◆ **JOB**
The data below is to be transcribed word for word; pictures are to be excluded.
-*-
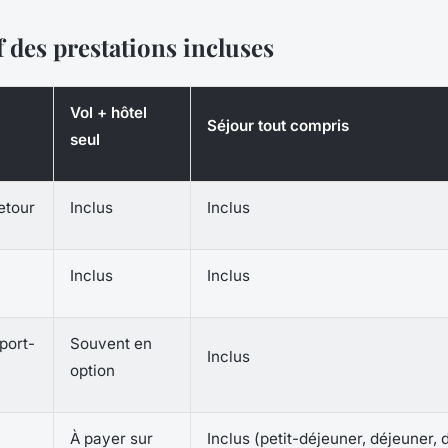
 des prestations incluses
Vol + hôtel
Séjour tout compris
seul
etour
Inclus
Inclus
Inclus
Inclus
port-
Souvent en
Inclus
option
À payer sur
Inclus (petit-déjeuner, déjeuner, 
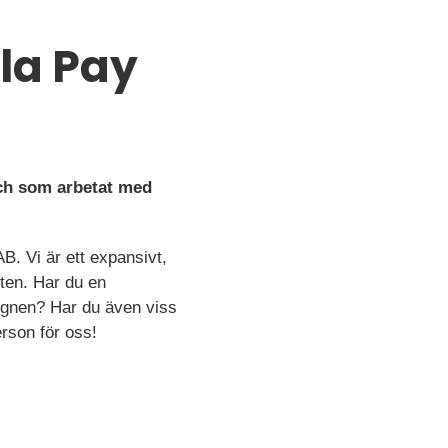
lla Pay
och som arbetat med
AB. Vi är ett expansivt,
ten. Har du en
esignen? Har du även viss
erson för oss!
-*-
◆ **REPLY**
 des prestations incluses
Vol + hôtel
Séjour tout compris
seul
etour
Inclus
Inclus
Inclus
Inclus
port-
Souvent en
Inclus
option
À payer sur
Inclus (petit-déjeuner, déjeuner, 
lla Pay
och som arbetat med
AB. Vi är ett expansivt,
ten. Har du en
esignen? Har du även viss
erson för oss!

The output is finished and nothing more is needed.